Stored entries
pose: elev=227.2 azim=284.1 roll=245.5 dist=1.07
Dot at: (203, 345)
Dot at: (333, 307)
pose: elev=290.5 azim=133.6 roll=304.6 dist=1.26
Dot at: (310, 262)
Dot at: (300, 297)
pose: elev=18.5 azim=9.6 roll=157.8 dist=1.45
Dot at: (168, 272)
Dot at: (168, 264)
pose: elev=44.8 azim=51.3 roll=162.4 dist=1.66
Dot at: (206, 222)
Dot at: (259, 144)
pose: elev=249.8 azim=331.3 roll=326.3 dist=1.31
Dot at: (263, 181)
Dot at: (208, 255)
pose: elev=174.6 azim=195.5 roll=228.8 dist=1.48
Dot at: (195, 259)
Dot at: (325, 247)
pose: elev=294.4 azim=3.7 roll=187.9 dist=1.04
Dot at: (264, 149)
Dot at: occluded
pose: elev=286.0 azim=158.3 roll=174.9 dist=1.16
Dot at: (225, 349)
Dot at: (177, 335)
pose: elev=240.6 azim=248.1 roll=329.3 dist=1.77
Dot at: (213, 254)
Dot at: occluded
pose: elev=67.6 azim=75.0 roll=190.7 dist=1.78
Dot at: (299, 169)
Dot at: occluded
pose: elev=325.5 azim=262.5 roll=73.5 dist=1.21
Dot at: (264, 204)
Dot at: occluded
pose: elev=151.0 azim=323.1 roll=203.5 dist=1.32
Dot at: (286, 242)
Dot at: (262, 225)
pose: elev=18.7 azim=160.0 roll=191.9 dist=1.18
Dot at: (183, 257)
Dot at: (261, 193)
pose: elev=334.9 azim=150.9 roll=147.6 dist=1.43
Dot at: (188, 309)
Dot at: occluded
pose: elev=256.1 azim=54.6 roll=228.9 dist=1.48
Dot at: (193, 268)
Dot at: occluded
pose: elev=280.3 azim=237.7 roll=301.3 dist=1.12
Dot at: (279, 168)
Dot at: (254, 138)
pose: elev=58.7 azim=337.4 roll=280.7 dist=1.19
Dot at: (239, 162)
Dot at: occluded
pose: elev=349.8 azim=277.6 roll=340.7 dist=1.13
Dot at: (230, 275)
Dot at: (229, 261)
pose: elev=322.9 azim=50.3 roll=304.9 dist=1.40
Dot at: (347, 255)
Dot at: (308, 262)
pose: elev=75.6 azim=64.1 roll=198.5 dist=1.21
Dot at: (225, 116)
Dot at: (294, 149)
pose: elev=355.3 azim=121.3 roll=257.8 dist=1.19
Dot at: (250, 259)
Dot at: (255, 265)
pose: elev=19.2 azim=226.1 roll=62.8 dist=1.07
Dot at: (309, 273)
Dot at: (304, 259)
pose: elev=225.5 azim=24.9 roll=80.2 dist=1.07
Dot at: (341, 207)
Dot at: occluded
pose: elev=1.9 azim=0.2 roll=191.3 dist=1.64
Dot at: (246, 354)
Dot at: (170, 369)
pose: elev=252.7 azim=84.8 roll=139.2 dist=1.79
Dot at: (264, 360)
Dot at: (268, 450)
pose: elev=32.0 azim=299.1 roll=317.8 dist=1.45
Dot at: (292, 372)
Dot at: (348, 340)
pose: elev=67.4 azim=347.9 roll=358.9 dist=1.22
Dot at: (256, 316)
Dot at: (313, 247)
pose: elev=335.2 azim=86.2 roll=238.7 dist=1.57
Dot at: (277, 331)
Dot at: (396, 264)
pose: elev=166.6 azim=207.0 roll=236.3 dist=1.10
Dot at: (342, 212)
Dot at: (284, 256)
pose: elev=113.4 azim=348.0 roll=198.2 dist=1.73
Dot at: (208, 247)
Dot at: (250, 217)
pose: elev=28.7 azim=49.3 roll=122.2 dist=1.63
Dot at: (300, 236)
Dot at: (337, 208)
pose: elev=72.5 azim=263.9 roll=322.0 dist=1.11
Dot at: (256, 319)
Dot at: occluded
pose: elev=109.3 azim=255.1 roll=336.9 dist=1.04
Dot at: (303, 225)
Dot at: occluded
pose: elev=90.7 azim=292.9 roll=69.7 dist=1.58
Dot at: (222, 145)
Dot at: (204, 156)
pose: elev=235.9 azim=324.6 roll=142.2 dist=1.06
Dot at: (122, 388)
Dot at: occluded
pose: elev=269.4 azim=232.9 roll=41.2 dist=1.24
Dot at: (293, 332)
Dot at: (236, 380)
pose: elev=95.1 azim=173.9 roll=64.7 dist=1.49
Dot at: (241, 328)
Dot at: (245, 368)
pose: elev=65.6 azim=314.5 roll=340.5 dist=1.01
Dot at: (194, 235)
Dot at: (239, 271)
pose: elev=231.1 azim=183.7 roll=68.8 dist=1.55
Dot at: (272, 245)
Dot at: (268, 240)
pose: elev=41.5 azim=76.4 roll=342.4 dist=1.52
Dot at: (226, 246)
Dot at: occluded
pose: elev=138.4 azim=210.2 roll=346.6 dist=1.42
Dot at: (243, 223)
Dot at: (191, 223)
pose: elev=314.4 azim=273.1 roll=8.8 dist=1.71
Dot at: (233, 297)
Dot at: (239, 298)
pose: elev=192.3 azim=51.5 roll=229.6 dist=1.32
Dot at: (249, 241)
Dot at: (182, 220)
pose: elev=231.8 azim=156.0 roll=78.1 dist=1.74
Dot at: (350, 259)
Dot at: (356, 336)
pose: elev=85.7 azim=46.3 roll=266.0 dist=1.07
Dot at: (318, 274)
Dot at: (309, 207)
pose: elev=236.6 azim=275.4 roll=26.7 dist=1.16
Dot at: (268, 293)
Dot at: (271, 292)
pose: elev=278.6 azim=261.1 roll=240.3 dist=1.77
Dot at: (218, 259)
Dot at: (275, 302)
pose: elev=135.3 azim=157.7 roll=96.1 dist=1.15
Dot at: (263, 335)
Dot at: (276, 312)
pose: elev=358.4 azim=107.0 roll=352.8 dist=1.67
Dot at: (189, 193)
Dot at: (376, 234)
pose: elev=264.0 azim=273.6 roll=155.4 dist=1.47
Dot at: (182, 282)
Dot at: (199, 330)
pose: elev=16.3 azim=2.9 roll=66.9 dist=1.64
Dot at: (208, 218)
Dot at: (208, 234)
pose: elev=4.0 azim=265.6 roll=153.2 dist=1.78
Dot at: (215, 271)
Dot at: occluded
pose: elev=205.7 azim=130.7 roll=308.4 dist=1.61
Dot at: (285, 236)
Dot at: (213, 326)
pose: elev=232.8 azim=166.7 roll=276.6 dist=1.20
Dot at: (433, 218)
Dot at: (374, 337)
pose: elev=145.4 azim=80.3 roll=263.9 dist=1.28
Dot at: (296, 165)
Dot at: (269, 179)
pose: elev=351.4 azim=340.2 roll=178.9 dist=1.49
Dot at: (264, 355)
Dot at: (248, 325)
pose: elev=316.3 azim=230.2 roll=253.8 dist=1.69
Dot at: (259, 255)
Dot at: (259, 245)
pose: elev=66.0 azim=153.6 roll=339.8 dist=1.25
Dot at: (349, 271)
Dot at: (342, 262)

Short exercise
Copy the lines above without any changes.

Finished answer
pose: elev=227.2 azim=284.1 roll=245.5 dist=1.07
Dot at: (203, 345)
Dot at: (333, 307)
pose: elev=290.5 azim=133.6 roll=304.6 dist=1.26
Dot at: (310, 262)
Dot at: (300, 297)
pose: elev=18.5 azim=9.6 roll=157.8 dist=1.45
Dot at: (168, 272)
Dot at: (168, 264)
pose: elev=44.8 azim=51.3 roll=162.4 dist=1.66
Dot at: (206, 222)
Dot at: (259, 144)
pose: elev=249.8 azim=331.3 roll=326.3 dist=1.31
Dot at: (263, 181)
Dot at: (208, 255)
pose: elev=174.6 azim=195.5 roll=228.8 dist=1.48
Dot at: (195, 259)
Dot at: (325, 247)
pose: elev=294.4 azim=3.7 roll=187.9 dist=1.04
Dot at: (264, 149)
Dot at: occluded
pose: elev=286.0 azim=158.3 roll=174.9 dist=1.16
Dot at: (225, 349)
Dot at: (177, 335)
pose: elev=240.6 azim=248.1 roll=329.3 dist=1.77
Dot at: (213, 254)
Dot at: occluded
pose: elev=67.6 azim=75.0 roll=190.7 dist=1.78
Dot at: (299, 169)
Dot at: occluded
pose: elev=325.5 azim=262.5 roll=73.5 dist=1.21
Dot at: (264, 204)
Dot at: occluded
pose: elev=151.0 azim=323.1 roll=203.5 dist=1.32
Dot at: (286, 242)
Dot at: (262, 225)
pose: elev=18.7 azim=160.0 roll=191.9 dist=1.18
Dot at: (183, 257)
Dot at: (261, 193)
pose: elev=334.9 azim=150.9 roll=147.6 dist=1.43
Dot at: (188, 309)
Dot at: occluded
pose: elev=256.1 azim=54.6 roll=228.9 dist=1.48
Dot at: (193, 268)
Dot at: occluded
pose: elev=280.3 azim=237.7 roll=301.3 dist=1.12
Dot at: (279, 168)
Dot at: (254, 138)
pose: elev=58.7 azim=337.4 roll=280.7 dist=1.19
Dot at: (239, 162)
Dot at: occluded
pose: elev=349.8 azim=277.6 roll=340.7 dist=1.13
Dot at: (230, 275)
Dot at: (229, 261)
pose: elev=322.9 azim=50.3 roll=304.9 dist=1.40
Dot at: (347, 255)
Dot at: (308, 262)
pose: elev=75.6 azim=64.1 roll=198.5 dist=1.21
Dot at: (225, 116)
Dot at: (294, 149)
pose: elev=355.3 azim=121.3 roll=257.8 dist=1.19
Dot at: (250, 259)
Dot at: (255, 265)
pose: elev=19.2 azim=226.1 roll=62.8 dist=1.07
Dot at: (309, 273)
Dot at: (304, 259)
pose: elev=225.5 azim=24.9 roll=80.2 dist=1.07
Dot at: (341, 207)
Dot at: occluded
pose: elev=1.9 azim=0.2 roll=191.3 dist=1.64
Dot at: (246, 354)
Dot at: (170, 369)
pose: elev=252.7 azim=84.8 roll=139.2 dist=1.79
Dot at: (264, 360)
Dot at: (268, 450)
pose: elev=32.0 azim=299.1 roll=317.8 dist=1.45
Dot at: (292, 372)
Dot at: (348, 340)
pose: elev=67.4 azim=347.9 roll=358.9 dist=1.22
Dot at: (256, 316)
Dot at: (313, 247)
pose: elev=335.2 azim=86.2 roll=238.7 dist=1.57
Dot at: (277, 331)
Dot at: (396, 264)
pose: elev=166.6 azim=207.0 roll=236.3 dist=1.10
Dot at: (342, 212)
Dot at: (284, 256)
pose: elev=113.4 azim=348.0 roll=198.2 dist=1.73
Dot at: (208, 247)
Dot at: (250, 217)
pose: elev=28.7 azim=49.3 roll=122.2 dist=1.63
Dot at: (300, 236)
Dot at: (337, 208)
pose: elev=72.5 azim=263.9 roll=322.0 dist=1.11
Dot at: (256, 319)
Dot at: occluded
pose: elev=109.3 azim=255.1 roll=336.9 dist=1.04
Dot at: (303, 225)
Dot at: occluded
pose: elev=90.7 azim=292.9 roll=69.7 dist=1.58
Dot at: (222, 145)
Dot at: (204, 156)
pose: elev=235.9 azim=324.6 roll=142.2 dist=1.06
Dot at: (122, 388)
Dot at: occluded
pose: elev=269.4 azim=232.9 roll=41.2 dist=1.24
Dot at: (293, 332)
Dot at: (236, 380)
pose: elev=95.1 azim=173.9 roll=64.7 dist=1.49
Dot at: (241, 328)
Dot at: (245, 368)
pose: elev=65.6 azim=314.5 roll=340.5 dist=1.01
Dot at: (194, 235)
Dot at: (239, 271)
pose: elev=231.1 azim=183.7 roll=68.8 dist=1.55
Dot at: (272, 245)
Dot at: (268, 240)
pose: elev=41.5 azim=76.4 roll=342.4 dist=1.52
Dot at: (226, 246)
Dot at: occluded
pose: elev=138.4 azim=210.2 roll=346.6 dist=1.42
Dot at: (243, 223)
Dot at: (191, 223)
pose: elev=314.4 azim=273.1 roll=8.8 dist=1.71
Dot at: (233, 297)
Dot at: (239, 298)
pose: elev=192.3 azim=51.5 roll=229.6 dist=1.32
Dot at: (249, 241)
Dot at: (182, 220)
pose: elev=231.8 azim=156.0 roll=78.1 dist=1.74
Dot at: (350, 259)
Dot at: (356, 336)
pose: elev=85.7 azim=46.3 roll=266.0 dist=1.07
Dot at: (318, 274)
Dot at: (309, 207)
pose: elev=236.6 azim=275.4 roll=26.7 dist=1.16
Dot at: (268, 293)
Dot at: (271, 292)
pose: elev=278.6 azim=261.1 roll=240.3 dist=1.77
Dot at: (218, 259)
Dot at: (275, 302)
pose: elev=135.3 azim=157.7 roll=96.1 dist=1.15
Dot at: (263, 335)
Dot at: (276, 312)
pose: elev=358.4 azim=107.0 roll=352.8 dist=1.67
Dot at: (189, 193)
Dot at: (376, 234)
pose: elev=264.0 azim=273.6 roll=155.4 dist=1.47
Dot at: (182, 282)
Dot at: (199, 330)
pose: elev=16.3 azim=2.9 roll=66.9 dist=1.64
Dot at: (208, 218)
Dot at: (208, 234)
pose: elev=4.0 azim=265.6 roll=153.2 dist=1.78
Dot at: (215, 271)
Dot at: occluded
pose: elev=205.7 azim=130.7 roll=308.4 dist=1.61
Dot at: (285, 236)
Dot at: (213, 326)
pose: elev=232.8 azim=166.7 roll=276.6 dist=1.20
Dot at: (433, 218)
Dot at: (374, 337)
pose: elev=145.4 azim=80.3 roll=263.9 dist=1.28
Dot at: (296, 165)
Dot at: (269, 179)
pose: elev=351.4 azim=340.2 roll=178.9 dist=1.49
Dot at: (264, 355)
Dot at: (248, 325)
pose: elev=316.3 azim=230.2 roll=253.8 dist=1.69
Dot at: (259, 255)
Dot at: (259, 245)
pose: elev=66.0 azim=153.6 roll=339.8 dist=1.25
Dot at: (349, 271)
Dot at: (342, 262)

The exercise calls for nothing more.